O'Brien Anthony P, McNeil Karen A, Fletcher Richard, Conrad Agatha, Wilson Amanda J, Jones Donovan, Chan Sally W
1 University of Newcastle, Callaghan, New South Wales, Australia.
Am J Mens Health. 2017 Jul;11(4):863-876. doi: 10.1177/1557988316669047. Epub 2016 Sep 29.
More than 10% of fathers experience depression and anxiety during the perinatal period, but paternal perinatal depression (PPND) and anxiety have received less attention than maternal perinatal mental health problems. Few mainstream treatment options are available for men with PPND and anxiety. The aim of this literature review was to summarize the current understanding of PPND and the treatment programs specifically designed for fathers with perinatal depression. Eight electronic databases were searched using a predefined strategy, and reference lists were also hand searched. PPND and anxiety were identified to have a negative impact on family relationships, as well as the health of mothers and children. Evidence suggests a lack of support and tailored treatment options for men having trouble adjusting to the transition to fatherhood. Of the limited options available, cognitive behavioral therapy, group work, and blended delivery programs, including e-support approaches appear to be most effective in helping fathers with perinatal depression and anxiety. The review findings have important implications for the understanding of PPND and anxiety. Future research is needed to address the adoption of father-inclusive and father-specific models of care to encourage fathers' help-seeking behavior.

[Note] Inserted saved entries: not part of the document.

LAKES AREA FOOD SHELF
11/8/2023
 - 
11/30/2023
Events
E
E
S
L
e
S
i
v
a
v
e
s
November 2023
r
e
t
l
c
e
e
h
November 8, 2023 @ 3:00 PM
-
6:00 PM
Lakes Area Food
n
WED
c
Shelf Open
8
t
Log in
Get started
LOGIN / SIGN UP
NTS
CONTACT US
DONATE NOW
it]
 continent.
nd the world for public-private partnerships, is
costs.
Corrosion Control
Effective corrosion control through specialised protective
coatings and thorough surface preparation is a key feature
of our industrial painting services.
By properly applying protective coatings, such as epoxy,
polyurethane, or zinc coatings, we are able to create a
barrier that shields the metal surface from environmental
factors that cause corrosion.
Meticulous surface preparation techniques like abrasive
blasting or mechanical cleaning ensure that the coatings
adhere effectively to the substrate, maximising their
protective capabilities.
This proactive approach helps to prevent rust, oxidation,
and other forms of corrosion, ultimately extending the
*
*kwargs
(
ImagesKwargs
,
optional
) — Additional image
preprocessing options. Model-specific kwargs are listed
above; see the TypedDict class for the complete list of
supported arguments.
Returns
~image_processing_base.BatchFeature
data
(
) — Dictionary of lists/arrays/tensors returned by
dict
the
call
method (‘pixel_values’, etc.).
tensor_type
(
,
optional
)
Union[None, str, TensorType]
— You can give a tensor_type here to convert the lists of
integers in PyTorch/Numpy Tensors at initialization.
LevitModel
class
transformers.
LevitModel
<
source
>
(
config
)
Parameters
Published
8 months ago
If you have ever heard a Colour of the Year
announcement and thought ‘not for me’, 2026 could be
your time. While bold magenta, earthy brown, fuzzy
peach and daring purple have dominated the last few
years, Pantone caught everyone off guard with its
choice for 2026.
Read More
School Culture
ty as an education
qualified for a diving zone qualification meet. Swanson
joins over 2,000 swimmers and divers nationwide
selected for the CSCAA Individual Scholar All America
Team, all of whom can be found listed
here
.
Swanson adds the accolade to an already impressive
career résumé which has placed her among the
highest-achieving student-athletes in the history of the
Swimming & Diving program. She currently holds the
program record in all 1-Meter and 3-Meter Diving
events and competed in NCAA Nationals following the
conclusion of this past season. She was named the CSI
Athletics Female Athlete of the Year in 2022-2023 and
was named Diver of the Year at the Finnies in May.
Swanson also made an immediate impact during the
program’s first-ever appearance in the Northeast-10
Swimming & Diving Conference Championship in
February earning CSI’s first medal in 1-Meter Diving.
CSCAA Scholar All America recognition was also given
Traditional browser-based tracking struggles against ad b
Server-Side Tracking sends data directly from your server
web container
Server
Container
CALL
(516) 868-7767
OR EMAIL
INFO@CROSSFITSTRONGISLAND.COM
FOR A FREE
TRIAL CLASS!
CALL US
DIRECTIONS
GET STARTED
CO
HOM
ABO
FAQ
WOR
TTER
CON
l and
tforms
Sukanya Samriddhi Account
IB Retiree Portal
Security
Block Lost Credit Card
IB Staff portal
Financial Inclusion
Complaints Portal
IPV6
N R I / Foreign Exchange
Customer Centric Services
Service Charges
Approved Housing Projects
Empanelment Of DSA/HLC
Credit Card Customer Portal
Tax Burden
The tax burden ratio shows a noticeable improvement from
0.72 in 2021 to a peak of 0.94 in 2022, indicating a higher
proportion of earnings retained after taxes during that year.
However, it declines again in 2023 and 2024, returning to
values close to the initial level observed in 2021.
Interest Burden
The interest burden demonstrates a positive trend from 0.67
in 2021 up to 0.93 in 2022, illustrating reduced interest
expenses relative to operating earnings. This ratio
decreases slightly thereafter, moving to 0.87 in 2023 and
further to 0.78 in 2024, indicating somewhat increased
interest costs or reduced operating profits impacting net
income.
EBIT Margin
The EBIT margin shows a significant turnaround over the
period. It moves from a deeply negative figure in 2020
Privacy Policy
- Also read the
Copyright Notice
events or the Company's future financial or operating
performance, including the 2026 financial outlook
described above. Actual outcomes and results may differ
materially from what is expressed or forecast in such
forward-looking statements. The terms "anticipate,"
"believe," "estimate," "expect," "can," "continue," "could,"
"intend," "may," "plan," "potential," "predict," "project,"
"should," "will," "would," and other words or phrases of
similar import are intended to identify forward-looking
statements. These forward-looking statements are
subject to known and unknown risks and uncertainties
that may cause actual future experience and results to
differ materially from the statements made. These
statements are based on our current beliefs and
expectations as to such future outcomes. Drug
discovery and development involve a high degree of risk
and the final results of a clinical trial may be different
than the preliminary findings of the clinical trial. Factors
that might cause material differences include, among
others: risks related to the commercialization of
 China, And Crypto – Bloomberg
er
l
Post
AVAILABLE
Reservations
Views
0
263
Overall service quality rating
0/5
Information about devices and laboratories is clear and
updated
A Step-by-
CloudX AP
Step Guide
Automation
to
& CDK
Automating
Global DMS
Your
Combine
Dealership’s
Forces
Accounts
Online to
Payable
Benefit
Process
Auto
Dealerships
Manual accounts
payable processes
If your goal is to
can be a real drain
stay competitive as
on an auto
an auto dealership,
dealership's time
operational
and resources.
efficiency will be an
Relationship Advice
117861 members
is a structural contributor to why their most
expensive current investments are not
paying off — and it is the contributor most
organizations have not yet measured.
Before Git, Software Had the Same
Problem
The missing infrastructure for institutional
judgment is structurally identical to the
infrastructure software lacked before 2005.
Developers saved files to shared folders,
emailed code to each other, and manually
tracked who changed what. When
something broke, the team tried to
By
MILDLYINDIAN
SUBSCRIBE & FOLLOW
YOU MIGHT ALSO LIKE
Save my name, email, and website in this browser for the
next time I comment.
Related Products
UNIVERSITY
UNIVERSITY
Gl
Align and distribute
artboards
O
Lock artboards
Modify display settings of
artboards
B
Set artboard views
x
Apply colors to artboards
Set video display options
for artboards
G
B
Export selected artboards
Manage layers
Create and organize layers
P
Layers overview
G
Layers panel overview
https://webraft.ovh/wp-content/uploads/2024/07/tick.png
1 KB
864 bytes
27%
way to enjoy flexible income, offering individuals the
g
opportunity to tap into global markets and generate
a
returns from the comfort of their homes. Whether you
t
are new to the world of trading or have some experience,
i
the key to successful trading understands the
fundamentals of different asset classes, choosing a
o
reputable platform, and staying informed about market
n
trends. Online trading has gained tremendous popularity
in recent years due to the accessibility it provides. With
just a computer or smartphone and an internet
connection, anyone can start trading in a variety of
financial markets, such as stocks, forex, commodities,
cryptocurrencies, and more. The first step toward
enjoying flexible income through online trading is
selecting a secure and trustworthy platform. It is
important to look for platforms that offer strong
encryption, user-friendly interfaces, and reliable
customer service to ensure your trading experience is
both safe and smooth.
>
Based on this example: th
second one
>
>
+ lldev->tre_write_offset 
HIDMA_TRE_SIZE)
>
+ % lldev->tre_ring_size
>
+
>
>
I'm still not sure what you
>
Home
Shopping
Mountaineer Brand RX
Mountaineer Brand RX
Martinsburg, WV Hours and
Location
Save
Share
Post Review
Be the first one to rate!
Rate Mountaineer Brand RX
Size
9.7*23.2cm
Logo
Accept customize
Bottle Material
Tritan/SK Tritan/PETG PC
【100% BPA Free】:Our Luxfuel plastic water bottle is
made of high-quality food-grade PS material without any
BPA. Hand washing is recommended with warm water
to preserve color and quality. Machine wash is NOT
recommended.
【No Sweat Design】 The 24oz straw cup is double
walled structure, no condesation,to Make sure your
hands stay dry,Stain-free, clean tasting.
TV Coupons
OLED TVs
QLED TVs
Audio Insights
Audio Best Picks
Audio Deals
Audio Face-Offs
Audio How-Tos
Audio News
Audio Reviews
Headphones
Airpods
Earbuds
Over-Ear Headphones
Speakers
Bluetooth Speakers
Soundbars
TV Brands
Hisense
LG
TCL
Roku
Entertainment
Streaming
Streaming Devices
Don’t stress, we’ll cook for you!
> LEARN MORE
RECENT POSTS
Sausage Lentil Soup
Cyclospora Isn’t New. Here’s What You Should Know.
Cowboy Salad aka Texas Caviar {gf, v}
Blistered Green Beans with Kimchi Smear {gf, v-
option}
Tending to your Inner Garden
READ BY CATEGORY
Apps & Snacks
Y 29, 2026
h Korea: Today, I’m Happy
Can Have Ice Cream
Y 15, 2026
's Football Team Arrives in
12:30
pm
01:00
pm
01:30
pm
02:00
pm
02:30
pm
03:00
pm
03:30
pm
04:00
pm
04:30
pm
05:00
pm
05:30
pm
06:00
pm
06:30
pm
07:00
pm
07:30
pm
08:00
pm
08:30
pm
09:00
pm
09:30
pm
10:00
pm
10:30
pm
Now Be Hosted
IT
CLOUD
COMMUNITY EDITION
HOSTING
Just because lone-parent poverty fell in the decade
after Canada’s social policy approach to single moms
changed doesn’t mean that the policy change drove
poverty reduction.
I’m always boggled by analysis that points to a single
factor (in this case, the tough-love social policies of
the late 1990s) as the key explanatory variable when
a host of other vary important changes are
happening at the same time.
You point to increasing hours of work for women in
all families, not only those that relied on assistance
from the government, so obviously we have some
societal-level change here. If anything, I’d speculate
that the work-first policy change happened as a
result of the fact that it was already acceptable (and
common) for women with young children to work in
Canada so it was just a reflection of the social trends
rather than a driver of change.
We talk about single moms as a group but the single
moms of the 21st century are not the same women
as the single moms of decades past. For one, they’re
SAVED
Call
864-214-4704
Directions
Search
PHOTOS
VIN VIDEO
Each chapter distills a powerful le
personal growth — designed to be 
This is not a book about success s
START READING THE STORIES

Inclusion of male-specific requirements into support and treatment options can improve the ability of services to engage new fathers. Psychotherapeutic intervention could assist to address the cognitive differences and dissonance for men adjusting to the role of father, including male identity and role expectations.
超过10%的父亲在围产期会经历抑郁和焦虑,但与母亲的围产期心理健康问题相比,父亲的围产期抑郁(PPND)和焦虑受到的关注较少。对于患有PPND和焦虑症的男性,几乎没有主流的治疗选择。这篇文献综述的目的是总结目前对PPND的理解以及专门为患有围产期抑郁症的父亲设计的治疗方案。使用预定义策略搜索了八个电子数据库,并对参考文献列表进行了手工搜索。已确定PPND和焦虑会对家庭关系以及母亲和儿童的健康产生负面影响。有证据表明,对于难以适应成为父亲这一转变的男性,缺乏支持和量身定制的治疗选择。在现有的有限选择中,认知行为疗法、团体治疗以及包括电子支持方法在内的混合交付项目,似乎在帮助患有围产期抑郁和焦虑的父亲方面最为有效。综述结果对理解PPND和焦虑具有重要意义。未来需要开展研究,以采用包含父亲和针对父亲的护理模式,鼓励父亲寻求帮助的行为。将男性特有的需求纳入支持和治疗选择中,可以提高服务机构吸引新父亲的能力。心理治疗干预可以帮助解决男性在适应父亲角色时的认知差异和失调问题,包括男性身份和角色期望。